FoundationVision / LlamaGen

Autoregressive Model Beats Diffusion: 🦙 Llama for Scalable Image Generation
https://arxiv.org/abs/2406.06525
MIT License
1.34k stars 55 forks source link

About ROPE in sample process #54

Open Leedonus opened 3 months ago

Leedonus commented 3 months ago

Hi, thanks for the interesting work. I want to know why the PE of the text token in generating process is set to zero? image

daiyixiang666 commented 3 months ago

the PE Is trying to tell the model about the relative position to the image, for example, a pixel should have more relation with the nearly by pixel. But in here we do not know the relative relation between the image latent patch and the sentence

zxduan90 commented 3 months ago

@daiyixiang666 But these zeros will make the q and k of the text_token zero, according to https://github.com/FoundationVision/LlamaGen/blob/ce98ec41803a74a90ce68c40ababa9eaeffeb4ec/autoregressive/models/gpt.py#L220 , then the attention of the output token and the text token will be the same

daiyixiang666 commented 3 months ago

Oh, I see, so the text only make effect via xv?

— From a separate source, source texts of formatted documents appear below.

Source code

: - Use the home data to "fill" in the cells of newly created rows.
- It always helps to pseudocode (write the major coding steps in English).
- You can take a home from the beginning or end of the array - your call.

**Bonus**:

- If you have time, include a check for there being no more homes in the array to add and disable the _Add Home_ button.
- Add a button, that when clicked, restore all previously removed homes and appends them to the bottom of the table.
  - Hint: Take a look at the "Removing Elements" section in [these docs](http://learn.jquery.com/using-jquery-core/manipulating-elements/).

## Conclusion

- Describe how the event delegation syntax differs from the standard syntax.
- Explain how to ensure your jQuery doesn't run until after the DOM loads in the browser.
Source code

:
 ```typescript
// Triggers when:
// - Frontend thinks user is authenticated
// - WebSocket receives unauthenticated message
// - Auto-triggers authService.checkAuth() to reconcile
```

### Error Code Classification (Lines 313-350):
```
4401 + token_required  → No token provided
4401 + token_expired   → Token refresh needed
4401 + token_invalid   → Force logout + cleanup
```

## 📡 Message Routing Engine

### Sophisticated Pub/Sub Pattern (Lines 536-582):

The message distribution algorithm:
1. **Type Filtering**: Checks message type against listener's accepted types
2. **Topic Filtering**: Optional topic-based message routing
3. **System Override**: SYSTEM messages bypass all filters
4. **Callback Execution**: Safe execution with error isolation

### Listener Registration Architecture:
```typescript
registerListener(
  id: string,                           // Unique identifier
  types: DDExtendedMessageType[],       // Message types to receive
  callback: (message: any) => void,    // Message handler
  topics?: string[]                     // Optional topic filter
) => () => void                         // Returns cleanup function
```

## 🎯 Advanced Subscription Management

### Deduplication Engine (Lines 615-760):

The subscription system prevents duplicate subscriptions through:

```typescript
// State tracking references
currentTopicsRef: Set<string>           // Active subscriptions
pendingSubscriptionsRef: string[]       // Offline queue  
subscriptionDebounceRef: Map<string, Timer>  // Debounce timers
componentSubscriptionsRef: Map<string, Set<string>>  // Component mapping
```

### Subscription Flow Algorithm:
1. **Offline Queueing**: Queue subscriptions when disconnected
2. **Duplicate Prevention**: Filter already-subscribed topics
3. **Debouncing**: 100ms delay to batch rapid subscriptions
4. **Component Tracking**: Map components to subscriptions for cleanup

zxduan90 commented 3 months ago

@daiyixiang666 yes, i think there is a problem in it

zxduan90 commented 3 months ago

The text token has less relevance with the image compared to stable diffusion method ![Uploading Screenshot from 2024-08-06 18-03-56.png…]()

daiyixiang666 commented 3 months ago

And it will also mean the text attention mask is useless?